Half-empty nest syndrome

I remember when my kids were little and I would talk to parents of teens. They always seemed so… calm? resigned? detached? Parenting little ones was a full commitment, physically, intellectually, emotionally. But clearly parenting teens was something different.

If you have little ones and you’re reading this, you might think that I seem, well, calm… resigned… detached. It’s true, part of having kids who are leaving the nest, as my older one is in a week (gak!), is a process of letting go. And as a friend pointed out to me the other day, I am really letting go. My son is jetting off to the Middle East to study Arabic and regional history and politics.

Going off to sleepaway camp!

This is not at all like sending him off to sleepaway camp.

But sending our kids out into the world is also the culmination of the biggest commitment we can make in our lives: to bring a person into this world that we will nurture and do our best to raise into a functional adult of the kind that we want to be around. I know some people who have had to let go of their precocious ones early, and some people whose teens morphed into mid-20s adults before they were really “out of the nest.” But eventually, this ending, which is really a beginning, will come about. Our newly adult children will go off to college to study with teachers we will never meet or get a job working for people we don’t know. They will hang out with friends whose parents don’t see us at PTA meetings. They will make decisions without even bothering to text us about them.

Cuz is also going off to college! How they do grow.

And it will be good.

I know that I’m not losing anything, and I also know that the job of parenting is never quite over. But I do know that when he steps onto that jet, even though he’ll be back for a few weeks before college, and then he’ll probably be home for holidays, this is the end of something.

And it’s been great. I will never forget the way the pre-mom me laughed off the phrase “the hardest job I’ve ever had,” which so many parents echo. Before I had children, I simply had no idea what this was all about.

My favorite lil’ guy photo.

But now that I am sending one off into the world, I can tell those of you who are in the thick of it—sometimes wondering whether your sanity, your physical health, or your marriage will survive it—that parenting is truly the hardest job.

And truly the most rewarding. The imperfect, complex, still-developing humans that we send out into the world are the result of our hard work. What they do with their lives is their responsibility, but no matter what ends up happening, we parents can know that we did our best with what we had.

Related: A good word about teenagers

Support your teen with goal-setting

[Disclaimer: I didn’t write this because I have somehow perfected the art of raising a teen. I’m writing this because the teen-me watched in horror as the adult-me parented my teens exactly how the teen-me knew I shouldn’t. The teen-me was positively screaming in my ear, but did I listen? Well, I did my best!]

My new book is about goal-setting for teens, and I wrote it directly for teens, not parents. The reason for that is that from what I’ve seen, teens pretty much won’t do anything well unless they feel invested in it.

But teens also need the adults in their lives. Though there are those rare teens who seem to be able to handle everything on their own, most teens need—and actually want—guidance. It’s just that the sort of guidance parents tend to offer is, shall we say, not exactly what they’re looking for.

So how do we support our teens?

Give them agency

In traditional cultures, teens were young adults. They got to take up a spear or build a fire. But our culture is significantly more complex. As much as we might wish that our teens will do well in life with a fine spear and good aim, they need education, a driver’s license, and lots of experience sorting real from fake Nigerian princes.

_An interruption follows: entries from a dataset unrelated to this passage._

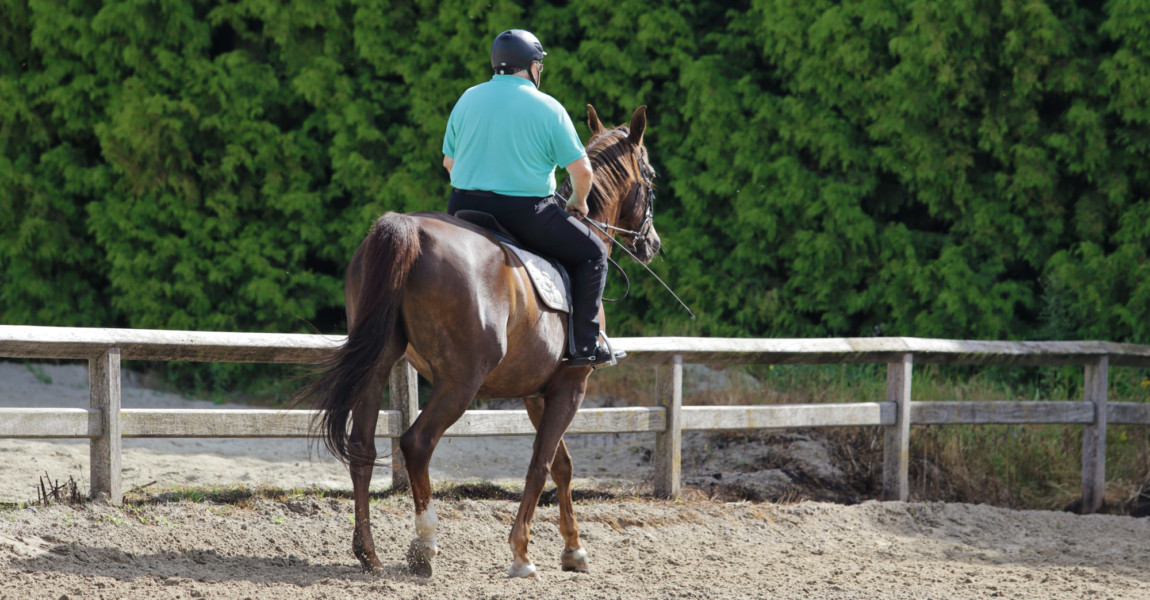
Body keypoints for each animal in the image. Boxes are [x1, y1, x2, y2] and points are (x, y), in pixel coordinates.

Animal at [301, 102, 662, 574]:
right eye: (651, 177)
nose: (653, 243)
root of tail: (408, 229)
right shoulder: (572, 384)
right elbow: (541, 463)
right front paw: (522, 552)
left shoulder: (537, 390)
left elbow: (562, 465)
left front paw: (573, 549)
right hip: (461, 381)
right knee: (416, 443)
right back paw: (424, 545)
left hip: (377, 364)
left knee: (362, 448)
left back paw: (369, 554)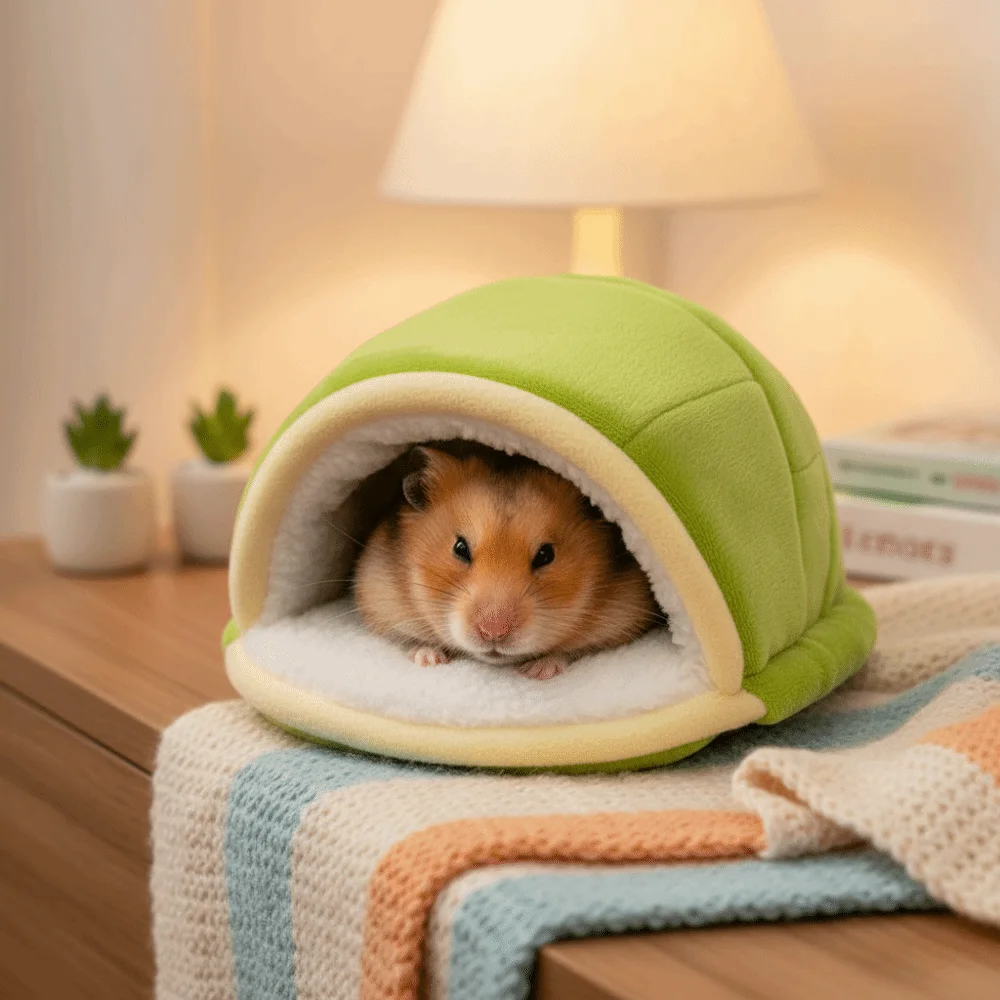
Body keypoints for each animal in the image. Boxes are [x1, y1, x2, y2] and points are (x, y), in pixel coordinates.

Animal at [353, 445, 661, 680]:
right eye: (460, 548)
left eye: (546, 555)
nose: (493, 632)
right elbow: (410, 638)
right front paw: (429, 659)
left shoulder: (623, 616)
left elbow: (570, 651)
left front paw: (537, 672)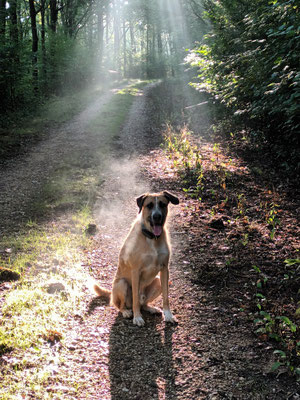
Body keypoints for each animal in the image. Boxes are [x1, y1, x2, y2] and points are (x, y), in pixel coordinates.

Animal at [94, 190, 179, 324]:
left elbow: (166, 297)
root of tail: (112, 295)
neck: (152, 239)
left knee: (143, 303)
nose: (157, 216)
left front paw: (169, 315)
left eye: (162, 204)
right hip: (122, 283)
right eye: (149, 205)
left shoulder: (165, 269)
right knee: (122, 305)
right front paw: (137, 317)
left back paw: (151, 308)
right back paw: (126, 312)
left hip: (157, 282)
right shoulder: (135, 271)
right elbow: (134, 299)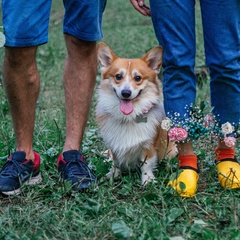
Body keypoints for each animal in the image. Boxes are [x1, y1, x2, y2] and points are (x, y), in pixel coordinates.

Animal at [96, 42, 178, 186]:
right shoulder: (114, 145)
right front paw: (113, 175)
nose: (126, 93)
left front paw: (147, 180)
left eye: (138, 78)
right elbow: (116, 161)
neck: (128, 117)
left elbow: (146, 164)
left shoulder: (148, 145)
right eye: (118, 76)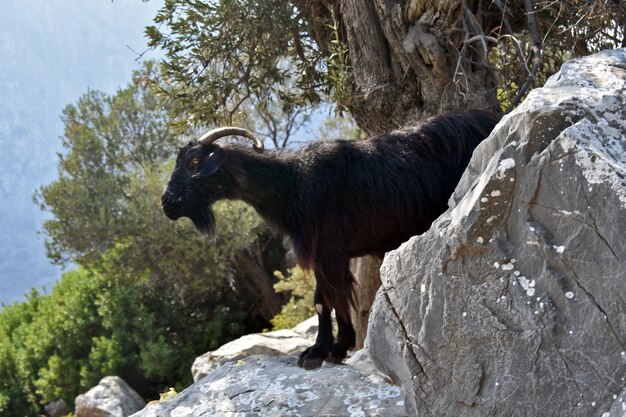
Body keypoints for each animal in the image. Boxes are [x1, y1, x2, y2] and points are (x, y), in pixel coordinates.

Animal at [160, 109, 498, 368]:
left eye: (193, 163)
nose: (167, 203)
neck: (292, 184)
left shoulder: (327, 250)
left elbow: (324, 301)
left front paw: (318, 351)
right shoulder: (334, 254)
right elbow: (336, 299)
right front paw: (338, 347)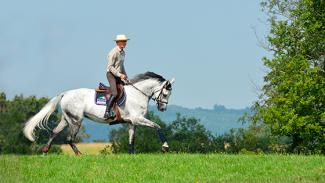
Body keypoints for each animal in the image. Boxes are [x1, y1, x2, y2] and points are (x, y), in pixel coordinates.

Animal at [23, 71, 175, 154]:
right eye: (165, 94)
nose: (163, 109)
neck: (137, 94)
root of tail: (65, 93)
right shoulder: (138, 119)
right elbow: (157, 126)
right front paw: (165, 147)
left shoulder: (132, 122)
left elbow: (131, 140)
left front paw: (131, 155)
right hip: (76, 120)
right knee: (69, 139)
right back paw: (80, 155)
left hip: (66, 119)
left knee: (54, 132)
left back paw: (45, 151)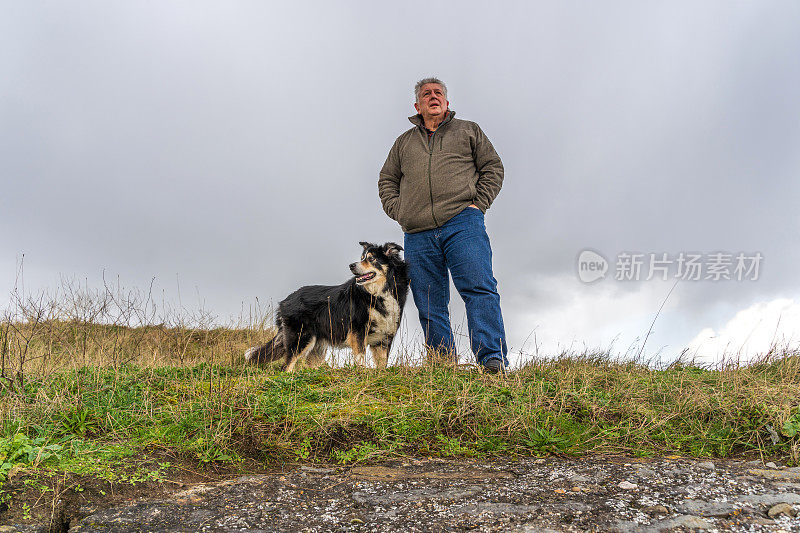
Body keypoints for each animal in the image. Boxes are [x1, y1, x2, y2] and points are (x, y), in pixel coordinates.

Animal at [244, 241, 410, 370]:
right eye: (362, 258)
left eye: (371, 259)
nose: (351, 265)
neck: (378, 292)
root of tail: (285, 301)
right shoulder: (358, 331)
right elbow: (360, 358)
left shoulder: (383, 338)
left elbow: (382, 365)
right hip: (301, 338)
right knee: (286, 367)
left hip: (317, 348)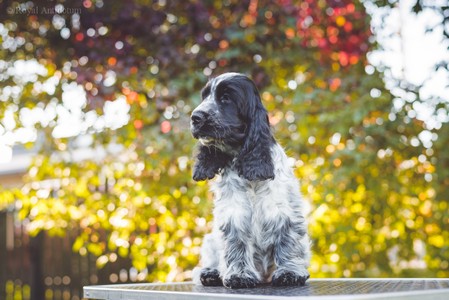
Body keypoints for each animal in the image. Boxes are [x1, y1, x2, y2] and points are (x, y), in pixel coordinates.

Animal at [188, 72, 308, 288]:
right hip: (210, 239)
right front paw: (240, 275)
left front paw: (290, 273)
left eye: (226, 98)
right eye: (204, 96)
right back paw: (210, 273)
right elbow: (237, 244)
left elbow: (287, 242)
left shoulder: (281, 211)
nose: (195, 117)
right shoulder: (234, 212)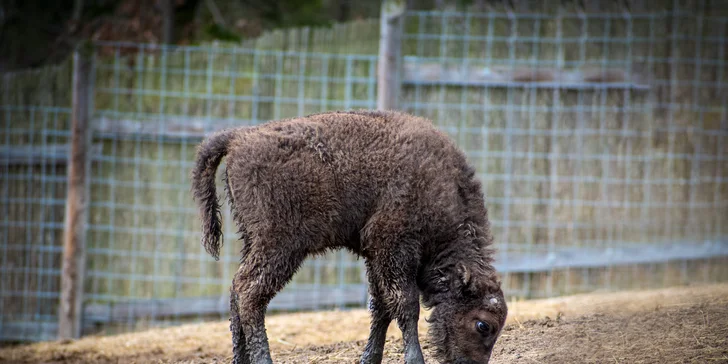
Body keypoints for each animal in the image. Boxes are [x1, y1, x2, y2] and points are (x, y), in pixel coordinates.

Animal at [192, 109, 506, 362]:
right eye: (483, 325)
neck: (441, 184)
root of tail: (238, 138)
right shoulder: (393, 248)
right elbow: (405, 306)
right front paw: (415, 359)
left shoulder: (375, 256)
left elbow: (380, 308)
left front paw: (370, 359)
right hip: (279, 246)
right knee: (249, 293)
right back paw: (263, 360)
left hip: (252, 240)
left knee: (236, 291)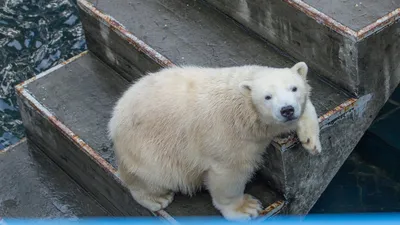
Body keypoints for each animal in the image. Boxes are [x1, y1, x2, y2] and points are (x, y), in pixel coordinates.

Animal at [109, 61, 322, 220]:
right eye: (267, 97)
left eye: (294, 88)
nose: (287, 109)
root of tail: (114, 121)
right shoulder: (228, 136)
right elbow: (229, 174)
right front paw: (247, 207)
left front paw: (311, 140)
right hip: (148, 150)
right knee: (151, 176)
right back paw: (158, 199)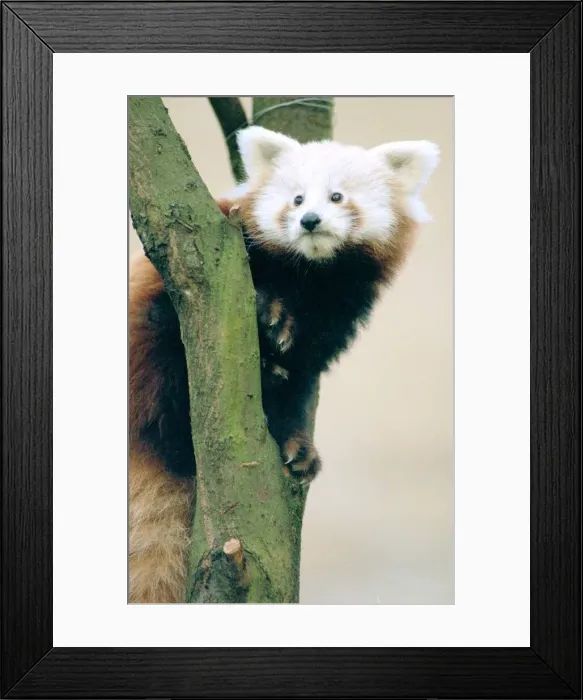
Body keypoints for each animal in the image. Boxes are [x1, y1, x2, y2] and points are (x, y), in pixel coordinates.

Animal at [129, 125, 439, 602]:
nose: (309, 220)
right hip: (148, 354)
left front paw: (294, 433)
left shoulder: (334, 317)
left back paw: (293, 439)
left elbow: (302, 376)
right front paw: (268, 311)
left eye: (336, 196)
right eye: (296, 199)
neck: (308, 278)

So they do still need our guidance, and few are ready to be modern “adults” at 14. But they also need to feel growing independence as they go into their teen years. They need to feel trusted with real jobs (even though they might complain about them). Lots of destructive teen behavior comes from their need to make a mark in some way.

Follow their lead

We all knew when our babies were learning to walk that we needed to let them fall. It’s so much harder to let our teens fail when their failure might make a permanent change in their life path.

College professors are reporting that more and more, young students are coming to them and asking how they can make sure they get an A, as if success is more important than learning. This attitude leads to kids who have an instinct always to play it safe and to guard what they have. Perhaps this might make for success in getting into college, but it’s not a good recipe for success in life.

Help them find a direction (for now)

If we’re going to let our kids lead, we have to feel like they are going somewhere. And lots of teens really don’t know where they are going. Goal-setting is a way to help them have a direction, even if it’s just for the next week. And having a direction is important, even if, halfway up the path, we decide to go a different way.

Enter goal-setting

That’s why I fixed on goal-setting as a way to communicate with my kids. I figured if I could get them to articulate goals, even the most minor ones, we’d share a common language for moving forward. I didn’t find a book I liked, so in the spirit of being a lifelong learner, I wrote one myself!

I also use the book (in its previous nascent form and now as a published book) in goal-setting classes I teach online at Athena’s Advanced Academy. It’s fun to work with teens who aren’t my own and find out that just like mine, they thrive when they feel that they have agency, choices, and a direction.